Reviewers can be an emotional lot. Most - some men were the exceptions - were too roiled to notice the book's shape, which to me was the point, saying by implication that to slap labels on to oneself is a mistake. 'Men. Women. Bound. Free. Good. Bad. Yes. No. Capitalism. Socialism. Sex. Love.' Everywhere in 1958 and 1959 True Believers were reeling off with broken hearts and minds because of the failure of Communism, and it was already evident that emotional commitment to a cause leads to nothing but trouble.

Later, women's movements claimed the book, and ever since, in country after country, this has happened. Now I get letters from the granddaughters of the book's first readers, who pressed it into their hands as a guide to the situation of women. I have always had letters from people interested only in the politics, and from psychiatrists interested only in the theme of madness. It is salutary to have written a book which has nearly always been received in ways opposite to its intention.

It was written at a time when every part of me was in lively debate with every other, which is perhaps why the thing has a vitality that keeps it popping up in unexpected places.

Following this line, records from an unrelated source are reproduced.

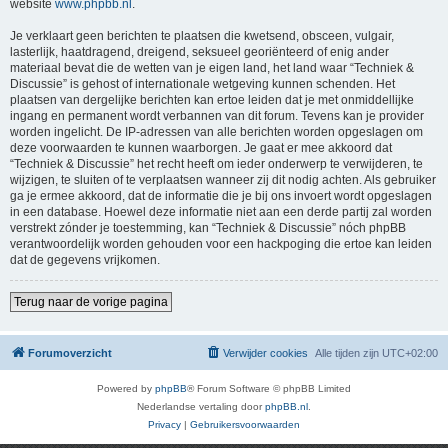
website
www.phpbb.nl
.
Je verklaart geen berichten te plaatsen die kwetsend, obsceen, vulgair,
lasterlijk, haatdragend, dreigend, seksueel georiënteerd of enig ander
materiaal bevat die de wetten van je eigen land, het land waar “Techniek &
Discussie” is gehost of internationale wetgeving kunnen schenden. Het
plaatsen van dergelijke berichten kan ertoe leiden dat je met onmiddellijke
ingang en permanent wordt verbannen van dit forum. Tevens kan je provider
worden ingelicht. De IP-adressen van alle berichten worden opgeslagen om
deze voorwaarden te kunnen waarborgen. Je gaat er mee akkoord dat
“Techniek & Discussie” het recht heeft om ieder onderwerp te verwijderen, te
wijzigen, te sluiten of te verplaatsen wanneer zij dit nodig achten. Als gebruiker
ga je ermee akkoord, dat de informatie die je bij ons invoert wordt opgeslagen
in een database. Hoewel deze informatie niet aan een derde partij zal worden
verstrekt zónder je toestemming, kan “Techniek & Discussie” nóch phpBB
verantwoordelijk worden gehouden voor een hackpoging die ertoe kan leiden
dat de gegevens vrijkomen.
Terug naar de vorige pagina
Forumoverzicht
Verwijder cookies
Alle tijden zijn
UTC+02:00
Powered by
phpBB
® Forum Software © phpBB Limited
Nederlandse vertaling door
phpBB.nl
.
Privacy
|
Gebruikersvoorwaarden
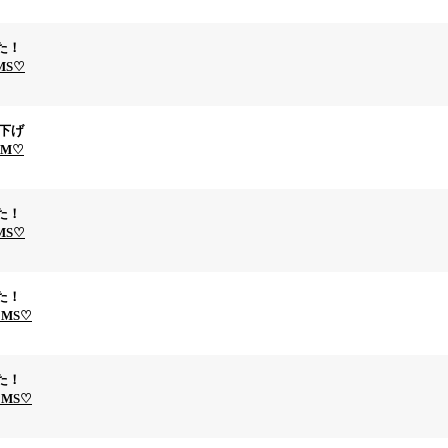
た！
EMS♡
再値下げ
TEM♡
た！
EMS♡
た！
EMS♡
た！
EMS♡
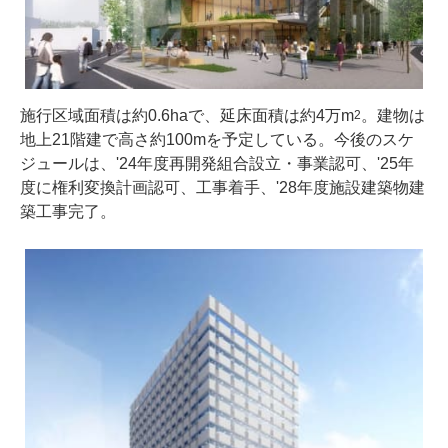
施行区域面積は約0.6haで、延床面積は約4万m
。建物は
2
地上21階建で高さ約100mを予定している。今後のスケ
ジュールは、'24年度再開発組合設立・事業認可、'25年
度に権利変換計画認可、工事着手、'28年度施設建築物建
築工事完了。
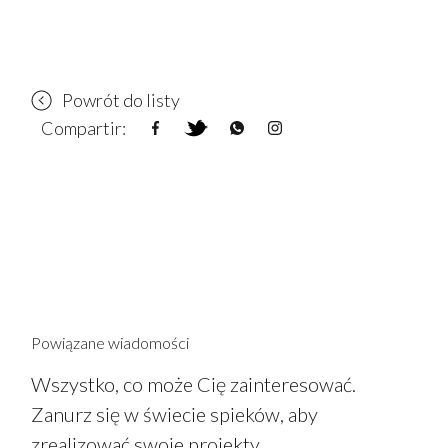
Powrót do listy
Compartir:
Powiązane wiadomości
Wszystko, co może Cię zainteresować.
Zanurz się w świecie spieków, aby
zrealizować swoje projekty.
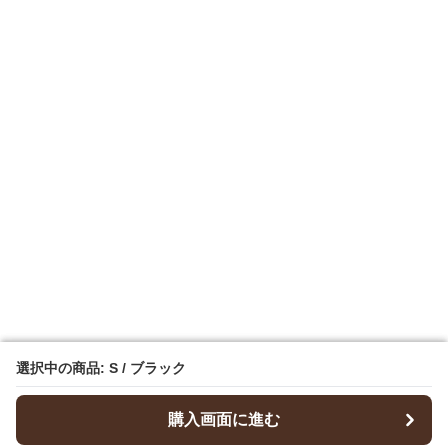
選択中の商品: S / ブラック
選択中の商品: S / ブラック
購入画面に進む
購入画面に進む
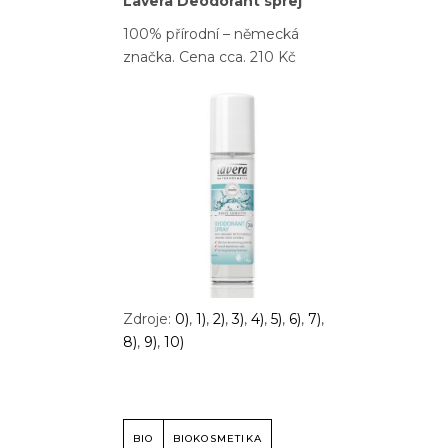
Lavera Deodorant sprej
100% přírodní – německá
značka. Cena cca. 210 Kč
Zdroje:
0)
,
1)
,
2)
,
3)
,
4)
,
5)
,
6)
,
7)
,
8)
,
9)
,
10)
BIO
BIOKOSMETIKA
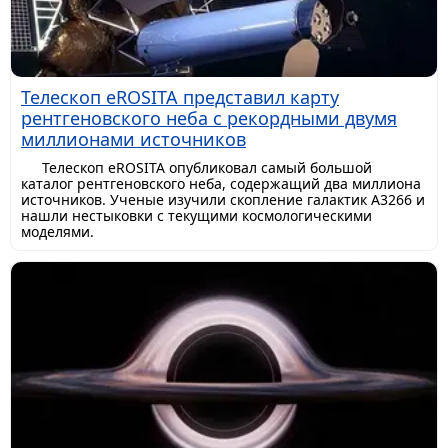
Телескоп eROSITA представил карту
рентгеновского неба с рекордными двумя
миллионами источников
Телескоп eROSITA опубликовал самый большой
каталог рентгеновского неба, содержащий два миллиона
источников. Ученые изучили скопление галактик A3266 и
нашли нестыковки с текущими космологическими
моделями.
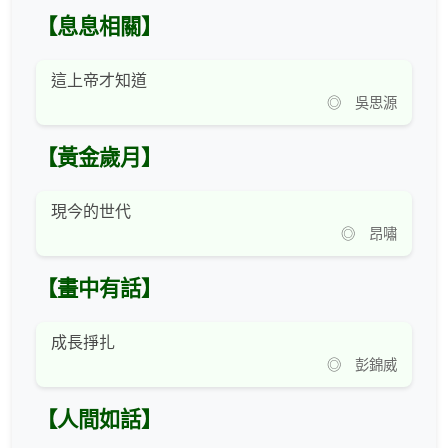
【息息相關】
這上帝才知道
◎ 吳思源
【黃金歲月】
現今的世代
◎ 昂嘯
【畫中有話】
成長掙扎
◎ 彭錦威
【人間如話】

It has just been republished in China, and 80,000 copies sold out in two days. To women. In Brazil two girls from the favelas said the book was relevant to their lives. A black man who read it in prison in Africa said it had changed his attitudes to women.

I wrote my way out of one set of mind - what I call 'the Western intellectual package', obligatory then for any person claiming seriousness - which meant you had to be a materialist, both philosophically and practically: life must ascend for ever for everyone everywhere on a stairway of material prosperity. You had to own allegiance to one of the churches of Marxism and believe that the working classes were the inheritors and transmitters of every possible good. You had to be an atheist. By the end of the book I had arrived in a state of agnosticism about absolutely everything, religion, politics, philosophy. Or (the second sentence), 'Everything is cracking up.'

One thought, when planning the book, was that 19th-century novels I would like to read had never been written. Historical events and processes usually seem afterwards like records of lunacy, but that is because we don't have the key to them - the atmosphere, the zeitgeist - which made it all possible. This is what novels do well - give you the taste and flavour of a time. I had lived through a period, and I knew it, just ending, which would soon seem more than usually a tale told by idiots. I wanted to record it. Whatever else the book has succeeded or failed in, I think people wanting to know what the flavour of political life and debate was like in the Forties, the Fifties, will find it in The Golden Notebook.